"Dear Alys—so glad to see you!" Mrs. Battle did not rise. She was fond of Alys, but thought her of no consequence whatever. "Lottie saw you and called you in as you have always been such a friend of poor dear Enid's, and you know those horrid reporters, and we want to impress upon you the necessity of putting them off the track. We are talking the whole dreadful business over and trying to decide what to do."
"Do?" Alys, more interested, disposed her limber uncorseted young figure into a low chair and for a moment diverted envious attention from the momentous subject in hand. "What can we do? Has bail been accepted?"
"No, nor likely to be. Isn't it too awful?"
"Yes, it's awful." Alys stared at the floor, but although her words might have been uttered by any of the ladies present, her tone was almost conventional. No one noticed this defection, however, and Mrs. Battle—after Mrs. Gifning had tiptoed to all the doors, opened them suddenly and closed them again,—proceeded in so low a tone that there was an immediate hitching of chairs over the Persian rug:
"What we were debating when you came in, Alys, was whether—oh, it's too awful!—she did it or not. Did she or didn't she? She has a perfectly beautiful character—but the provocation! Few women have been tried more severely. And we all know what human nature is under the influence of sudden tremendous passion." Mrs. Battle, who never had been ruffled by any sort of passion, leaned against the high back of her chair, and elevated her eyebrows and one corner of her mouth.
"Could such a crime have been unpremeditated?" asked Alys. "You forget that whoever did it was waiting in the grove for Balfame to come home from Sam's, and evidently timed to shoot as he reached the gate."
"Passion, my dear child," said Mrs. Bascom, wife of the Justice for Brabant, speaking softly and with some diffidence, for she disliked the word, "can endure for quite a while once the blood is up and pounding in the head.

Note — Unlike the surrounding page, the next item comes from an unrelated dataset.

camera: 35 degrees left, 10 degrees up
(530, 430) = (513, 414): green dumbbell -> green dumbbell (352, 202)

It would take a good deal to work up dear Enid, but when a woman like that does rise to the pitch under many and abominable provocations, well, I guess she could stay at that pitch a good bit longer than all of us put together. I've thought of nothing else for three days and nights,—the Judge won't discuss it with me,—and I feel convinced that she did it."
"So have and so am I," contributed Mrs. Battle, sepulchrally.
"I'm afraid she did!" Mrs. Gifning heaved an abysmal sigh. "I suspected it when I consulted her about her mourning. She was much too cool. A woman who could think of two kinds of blouses she wanted the very morning after the tragedy, and he not out of the house, must have been exercising a suspicious restraint or else have reverted to the cold-bloodedness with which she planned the deed."